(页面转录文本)

• • • • •

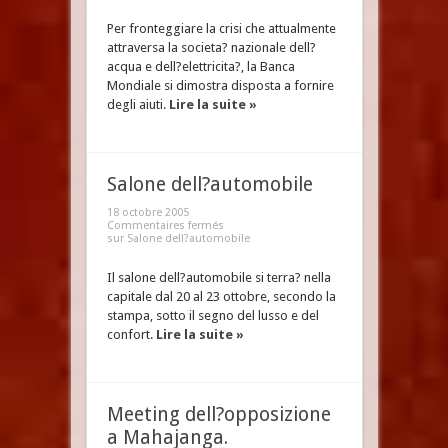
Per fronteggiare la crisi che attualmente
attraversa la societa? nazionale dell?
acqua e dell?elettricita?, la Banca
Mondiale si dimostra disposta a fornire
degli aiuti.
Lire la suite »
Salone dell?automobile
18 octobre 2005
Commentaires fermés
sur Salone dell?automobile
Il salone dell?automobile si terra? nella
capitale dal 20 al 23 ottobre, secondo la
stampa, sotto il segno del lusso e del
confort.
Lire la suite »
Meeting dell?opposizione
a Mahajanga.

• • • • •

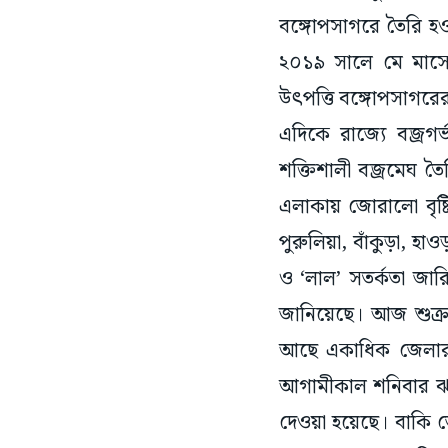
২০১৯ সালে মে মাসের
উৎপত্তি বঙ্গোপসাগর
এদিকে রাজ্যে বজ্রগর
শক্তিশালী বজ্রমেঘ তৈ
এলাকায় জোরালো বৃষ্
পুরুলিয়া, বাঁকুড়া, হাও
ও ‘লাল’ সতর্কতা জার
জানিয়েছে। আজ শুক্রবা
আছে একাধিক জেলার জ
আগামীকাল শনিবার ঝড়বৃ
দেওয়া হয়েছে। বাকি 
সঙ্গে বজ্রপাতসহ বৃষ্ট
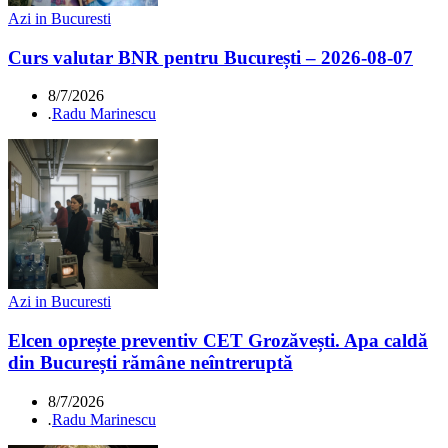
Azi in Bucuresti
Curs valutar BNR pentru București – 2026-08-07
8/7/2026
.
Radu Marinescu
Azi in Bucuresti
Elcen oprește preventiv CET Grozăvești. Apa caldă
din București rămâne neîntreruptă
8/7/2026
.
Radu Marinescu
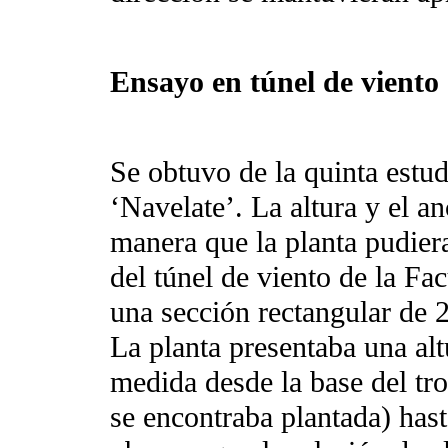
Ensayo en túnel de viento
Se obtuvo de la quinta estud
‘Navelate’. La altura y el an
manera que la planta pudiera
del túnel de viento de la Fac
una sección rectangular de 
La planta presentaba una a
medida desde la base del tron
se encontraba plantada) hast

• • • • •

任务说明 — 上面的清单中有多少行含有字符串“túnel”？只需报出数字。

解答 — 2